Drug PK and elimination Indications for CKD
Atenolol About 5% bound to plasma protein; T1/2 ∼6 h but action duration is 24 h; excreted unchanged in urine Dose may need to be reduced
Bisoprolol Approximately 30% bound to protein; peak plasma concentration in 2–4 h; metabolized by the liver but ∼50% excreted unchanged in urine Monitoring; dose may need to be reduced in advanced CKD
Carvedilol 99% protein bound; T1/2 ∼6–10 h; elimination mainly biliary and 16% urinary Dosage adjustment usually not required excepting advanced renal failure and elderly
Labetalol 90% protein bound; T1/2 ∼6–8 h metabolized by liver with inactive metabolites excreted in urine and bile; <5% excreted unchanged in urine Dose reduction recommended in the elderly
Metoprolol Approximately 12% protein bound; T1/2 ∼3–5 h but the effect persists for 12 h; <5% excreted unchanged in urine No dosage reduction needed
Sotalol Not protein bound; T1/2 ∼7–18 h; not metabolized; excreted unchanged in urine (∼70%) Dose to be reduced to one half in CKD and one quarter in severe renal failure where there is relative contraindication in view of the risk of pro-arrhythmic effects
Procainamide 15% protein bound; bounds to different tissues; active hepatic metabolite; variable hepatic and renal elimination (60% unchanged); longer elimination in renal failure Reduction of dose recommended
Quinidine 85% protein bound; 50–90% metabolized by the liver to active metabolites; T1/2 ∼6 h; 20% excreted in urine Pro-arrhythmia; could interfere with renal clearance of other drugs
Lidocaine 65% protein bound; 80% rapidly metabolized by the liver to active metabolites; T1/2 <2 h; <10% excreted unchanged in urine No special requirements
Mexiletine 50–70% protein bound; T1/2 ∼5–17 h; ∼15% excreted unchanged in urine No special requirements
Flecainide T 1/2 ∼20 h; metabolized by the liver and excreted unchanged in urine (35%) Dose reduction if GFR <35 mL/min/1.73 m2
Propafenone 95% protein bound; metabolized by the liver to active metabolites, excreted in urine (38%); two genetically determined pathways of metabolism (>90% people are rapid metabolizers with T1/2 ∼2–10 h); <1% excreted unchanged in urine Careful monitoring recommended (in hospital initiation if advanced CKD)

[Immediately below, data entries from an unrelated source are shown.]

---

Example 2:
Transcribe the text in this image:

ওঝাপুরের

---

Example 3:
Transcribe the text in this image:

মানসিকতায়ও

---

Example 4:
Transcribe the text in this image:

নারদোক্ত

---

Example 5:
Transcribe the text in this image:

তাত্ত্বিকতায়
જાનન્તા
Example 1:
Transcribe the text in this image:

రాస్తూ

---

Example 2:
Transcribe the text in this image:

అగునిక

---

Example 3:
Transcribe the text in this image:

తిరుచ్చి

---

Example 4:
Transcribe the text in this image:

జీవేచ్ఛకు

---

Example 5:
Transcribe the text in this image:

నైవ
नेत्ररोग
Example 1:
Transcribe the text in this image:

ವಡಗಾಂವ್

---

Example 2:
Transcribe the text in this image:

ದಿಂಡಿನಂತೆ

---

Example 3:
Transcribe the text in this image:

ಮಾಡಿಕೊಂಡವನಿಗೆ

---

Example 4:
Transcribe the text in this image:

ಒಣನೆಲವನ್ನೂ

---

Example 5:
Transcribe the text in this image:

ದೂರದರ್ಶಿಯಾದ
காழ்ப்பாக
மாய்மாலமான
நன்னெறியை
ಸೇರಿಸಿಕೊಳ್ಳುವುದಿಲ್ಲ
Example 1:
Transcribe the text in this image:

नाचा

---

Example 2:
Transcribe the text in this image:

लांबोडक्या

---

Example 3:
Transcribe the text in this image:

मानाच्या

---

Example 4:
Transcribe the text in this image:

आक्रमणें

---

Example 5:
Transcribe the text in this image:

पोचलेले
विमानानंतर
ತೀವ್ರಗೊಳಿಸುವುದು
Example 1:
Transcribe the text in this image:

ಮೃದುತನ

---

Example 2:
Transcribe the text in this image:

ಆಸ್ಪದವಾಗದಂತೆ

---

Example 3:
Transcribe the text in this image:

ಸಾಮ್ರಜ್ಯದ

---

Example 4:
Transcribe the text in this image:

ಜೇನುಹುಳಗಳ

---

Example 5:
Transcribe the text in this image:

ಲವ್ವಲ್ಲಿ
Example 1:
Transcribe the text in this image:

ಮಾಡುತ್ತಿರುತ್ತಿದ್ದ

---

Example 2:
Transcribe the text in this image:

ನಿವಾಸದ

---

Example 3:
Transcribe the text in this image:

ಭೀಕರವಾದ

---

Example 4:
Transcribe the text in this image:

Vernakalant 25–50% protein bound, extensively and rapidly distributed in the body after intravenous administration, not extensively bound to plasma proteins. Mainly eliminated by the liver with T1/2 ∼3–5.5 h Available for intravenous administration at the dose of 3.0 mg/kg followed by 2.0 mg/kg if required
Amiodarone 99% protein bound; widely distributed to different tissues; metabolized by the liver to two active metabolites; no renal elimination No dosage requirements; not dialyzable; many drug-to-drug interactions
Dronedarone ∼98% protein bound; metabolized by the liver to active and inactive metabolites; T1/2 ∼13–19 h; 6% excreted in urine No dosage adaptation required in mild and severe renal failure
Dofetilide High (>90%) bioavailability; protein binding of 60–70%; 80% excreted by the kidney, as unchanged dofetilide (80%) or as inactive or minimally active metabolites (20%); T1/2 ∼10 h Dose individualized on the basis of GFR; contraindicated if GFR <20 mL/min
Diltiazem 70–80% protein bound; extensive first-pass effect, metabolization in the liver to active metabolites; bioavailability of ∼40%; T1/2 ∼3.5–9 h; only 2–4% unchanged drug excreted in the urine Use with caution
Verapamil About 90% protein bound. High first-pass metabolism, Metabolized in the liver to at least 12 inactive metabolites. Bioavailability 10–35%. 70% is excreted in the urine and 16% in faeces. T1/2 ∼5–12 h Dose reduction by 25–50% if CrCl <10 mL/min. Not cleared by haemodialysis
Adenosine Rapid cell uptake and clearance; PK difficult to be studied; not dependent on renal function No dosage adaptation required
Digoxin 20–30% protein bound; T1/2 ∼26–45 h; main route of elimination is renal (closely correlated with the GFR) with 25–28% of elimination by non-renal routes Dosage adaptation is required, with monitoring of serum digoxin levels

CKD, chronic kidney disease; CrCl, creatinine clearance; GFR, glomerular filtration rate; PK, pharmacokinetics.